Влечение до сих пор не угасло. Голос Расса Синтия ощущала как физическое прикосновение, его взгляд ласкал ее. Но она была в состоянии совладать с собой. Она твердо решила не поддаваться чувствам. После утомительных приготовлений к свадьбе она заслуживала мирного, интимного ужина, а с кем еще она могла поужинать в тихой обстановке, как не с отцом невесты? Кроме того, Синтию мучило любопытство. Увиденное убеждало ее, что Расс заметно изменился. Ей хотелось услышать подробности его жизни.
— Ничего, переживу, — вздохнула она, обращаясь скорее к себе, чем к своему спутнику.
Расс неверно истолковал ее вздох.
— Мне не нужны одолжения, — буркнул он.
Синтия метнула в его сторону удивленный взгляд.
— При чем тут одолжения?
— Я не нуждаюсь в обществе и вполне могу поужинать в одиночестве.
— Я же сказала: еду с тобой.
Расс не сводил глаз с дороги, крепко сжав руль.
— Судя по твоему голосу, меньше всего на свете тебе хочется ужинать со мной, и если так, я предпочту перекусить один.
— Пожалуй, в конце концов тебе действительно придется ужинать в одиночестве. Наверное, тебе недостает только подходящего предлога, чтобы отделаться от меня.
— Мне — нет, а вот ты, похоже, именно об этом и мечтаешь.
Синтия развернулась лицом к Рассу.
— С какой стати?
— Потому, что рядом со мной ты чувствуешь себя неловко.
— Ничего подобного я не говорила.
— Еще бы! Ты давно отвыкла говорить об этом вслух.
— Когда речь идет о тебе, я говорю то, что думаю!
Расс нахмурился.
— Верно. Именно поэтому нам не следует сегодня ужинать вдвоем. Ты по-прежнему злишься на меня за то, что случилось двадцать пять лет назад. Вчера вечером ты не смогла сдержать обиду, не удержишься и сегодня.
— Потому, что мне до сих пор больно!
— Двадцать пять лет спустя?
— Да!
— Тебе давно пора забыть о прошлом.
— Я надеялась, что забыла о нем, но, увидев тебя, снова все вспомнила.
— Напрасно, — заметил Расс, с трудом сдерживая раздражение. — Двадцать пять лет — слишком долгий срок, чтобы помнить обиды.
— Двадцать пять лет — ничтожно малый срок для людей, которые пережили то же, что и мы! Или ты пытаешься убедить меня, что не испытывал ровным счетом никаких чувств после того, как сбежал? Что за эти годы ни разу не вспоминал о нас и не тосковал?

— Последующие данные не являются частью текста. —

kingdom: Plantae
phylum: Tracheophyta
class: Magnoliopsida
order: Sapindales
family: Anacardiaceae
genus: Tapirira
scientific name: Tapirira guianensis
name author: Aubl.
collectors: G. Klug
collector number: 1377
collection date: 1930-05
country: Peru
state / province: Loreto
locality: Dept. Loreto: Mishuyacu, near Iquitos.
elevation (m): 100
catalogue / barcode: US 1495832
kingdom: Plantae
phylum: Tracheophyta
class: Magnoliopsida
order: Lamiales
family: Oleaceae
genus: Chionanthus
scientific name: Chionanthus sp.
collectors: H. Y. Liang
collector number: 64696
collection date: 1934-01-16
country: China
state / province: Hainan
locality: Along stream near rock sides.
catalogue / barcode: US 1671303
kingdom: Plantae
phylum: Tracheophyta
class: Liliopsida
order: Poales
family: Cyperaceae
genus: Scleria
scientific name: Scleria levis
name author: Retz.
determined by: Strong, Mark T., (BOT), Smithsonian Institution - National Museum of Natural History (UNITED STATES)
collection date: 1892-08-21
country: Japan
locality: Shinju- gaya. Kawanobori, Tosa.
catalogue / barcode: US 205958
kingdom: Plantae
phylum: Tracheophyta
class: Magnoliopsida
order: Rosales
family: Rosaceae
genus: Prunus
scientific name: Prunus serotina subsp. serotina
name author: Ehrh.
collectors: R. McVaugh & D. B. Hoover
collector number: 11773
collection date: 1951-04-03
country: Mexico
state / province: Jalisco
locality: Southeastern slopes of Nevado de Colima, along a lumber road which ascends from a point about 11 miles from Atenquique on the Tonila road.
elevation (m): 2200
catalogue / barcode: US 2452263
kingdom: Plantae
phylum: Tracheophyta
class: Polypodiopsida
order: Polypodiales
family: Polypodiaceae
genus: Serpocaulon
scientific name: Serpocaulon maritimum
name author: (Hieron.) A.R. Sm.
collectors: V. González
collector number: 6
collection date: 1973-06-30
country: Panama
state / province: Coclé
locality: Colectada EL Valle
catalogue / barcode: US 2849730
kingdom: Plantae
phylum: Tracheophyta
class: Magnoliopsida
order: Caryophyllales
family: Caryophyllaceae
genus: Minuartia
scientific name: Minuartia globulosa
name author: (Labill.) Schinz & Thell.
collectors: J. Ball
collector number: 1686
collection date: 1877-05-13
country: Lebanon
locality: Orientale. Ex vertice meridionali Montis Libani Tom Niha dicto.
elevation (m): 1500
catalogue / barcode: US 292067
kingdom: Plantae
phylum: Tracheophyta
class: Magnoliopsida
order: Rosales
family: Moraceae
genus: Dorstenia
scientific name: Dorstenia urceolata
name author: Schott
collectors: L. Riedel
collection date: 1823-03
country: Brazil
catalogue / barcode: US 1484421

Что никогда не просыпался среди ночи, сгорая от вожделения, способного превратить айсберг в облачко пара? — Едва успев выпалить эти слова, Синтия пришла в ужас, но сказанного было не вернуть — впрочем, этого ей и не хотелось. В жизни Синтии еще не было случая, чтобы кто-то упрекнул ее в нечестности. — Но если ты действительно считаешь, что между нами все кончено… — она щелкнула пальцами, — значит, между нами с самого начала было что-то не так. Неужели все наше прошлое — ложь?
Расс ответил не сразу. Наконец, овладев собой, он свернул на обочину и остановился, не выключая двигатель. Уронив руки на колени, Расс уставился в центр рулевого колеса, где помещалась туго свернутая воздушная подушка. В случае аварии она надулась бы и спасла ему жизнь. А как раз сейчас Рассу очень нужна была помощь. Но спасение не всегда приходит вовремя.
— Нет, не ложь, — тихо ответил он. — Я не знаю ничего прекраснее нашей любви. Бывали минуты, когда тяжесть потери становилась для меня почти невыносимой. На войне я иногда думал, что мне абсолютно наплевать, вернусь я домой или нет. Но неведомая сила заботилась обо мне, поскольку сам я напрочь забывал об осторожности. Вернувшись домой целым и невредимым, я принялся усердно учиться, а после занятий работал, хотя стараться мне было не для кого. Я собственными руками уничтожил наше счастье, и если ты считаешь, что только одна мучилась бессонными ночами, то глубоко ошибаешься. Бывали ночи, когда меня влекло к тебе с такой силой, что я готов был немедленно примчаться сюда.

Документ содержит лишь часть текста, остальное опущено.